Economic sanctions in East Asia: disruption and adaptation
Published 13 July 2022
If triggered, secondary sanctions against Asia-Russia trade would target a rich vein of economic activity. While the impact will differ across economies, overcompliance by global banks and businesses would inflict a much broader trade shock than policymakers intend. As its share of the global economy expands, Asia is more important to the politics of economic sanctions than ever before.
The international sanctions imposed against Russia in the wake of its invasion of Ukraine have brought the power of economic pressure to the center of global attention. Over the last four decades, Asian economies have became increasingly important as alternative trade partners for countries under US sanctions. As a result, they are coming into view as potential objects for the enforcement of extra-territorial US sanctions.

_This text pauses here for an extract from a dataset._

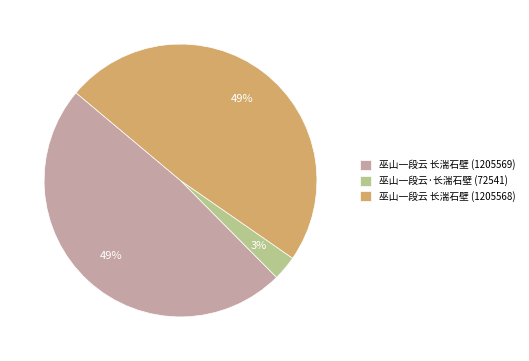

How many slices are in this pie chart?

3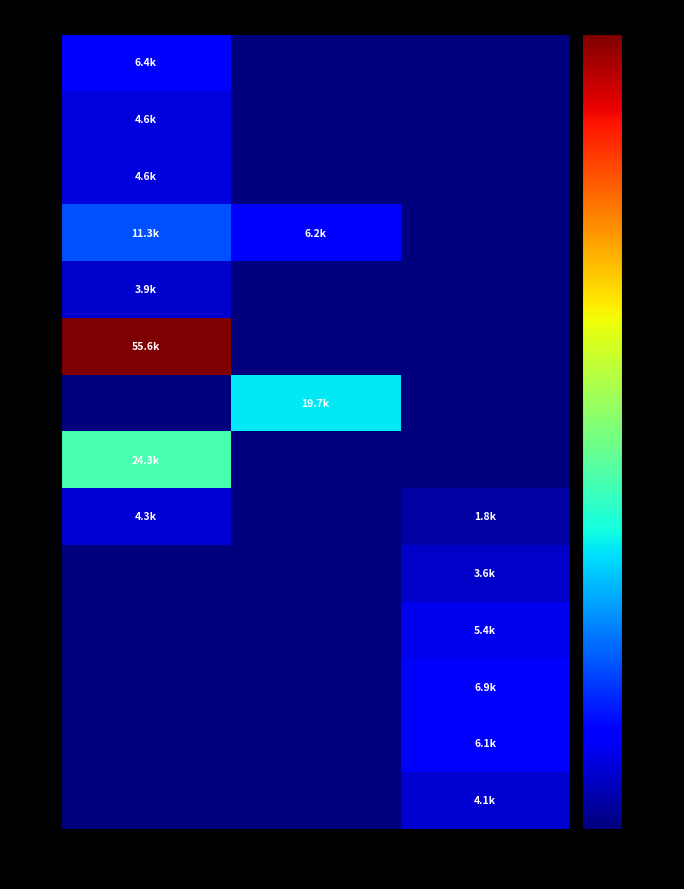

What is the spread (max minus min) of values at LET_P?

19723.7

As calls for tougher measures on Russia grow in Western countries, prospects remain for secondary sanctions to further isolate the Russian economy. Secondary sanctions would widen the global sweep of existing sanctions by including transactions between the sanctions’ target and third countries, instead of adding restrictions on new sectors. Yet considerable uncertainty surrounds the consequences of such a course of action.

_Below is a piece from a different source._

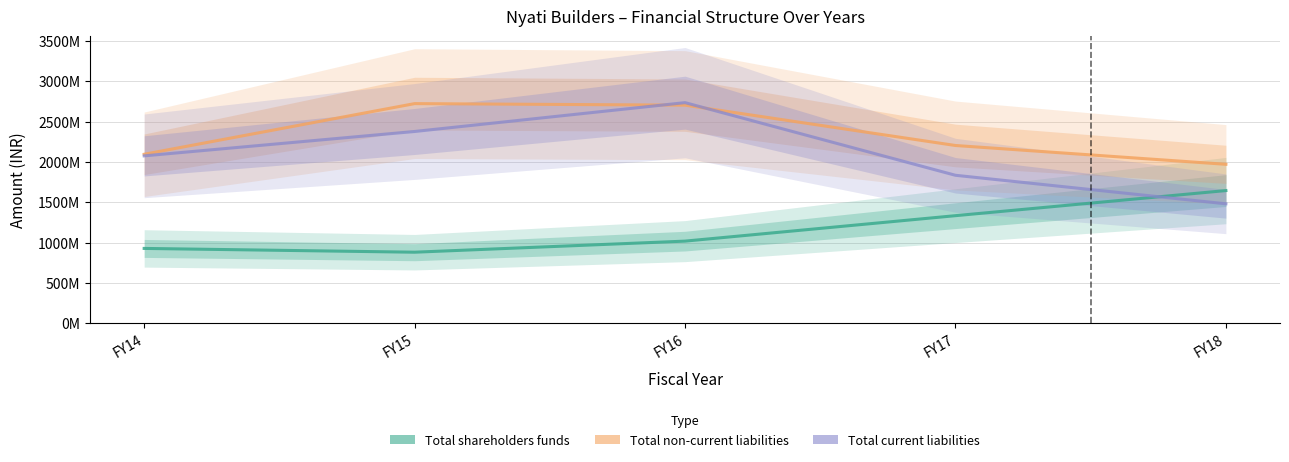

At how many categories does at least one series exceed 1371877385?

5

This paper by Nicholas Mulder, Associate Professor of Modern European History at Cornell University, addresses this question, examining the likely effects of secondary sanctions against East Asian trade with Russia, and mapping their possible repercussions in three different domains. First, the paper considers the potential impact at the national level of major Asian economies. An examination of the regional outlook follows, with a specific focus on Asia’s interbank market and energy trade, before concluding with analysis at the global level.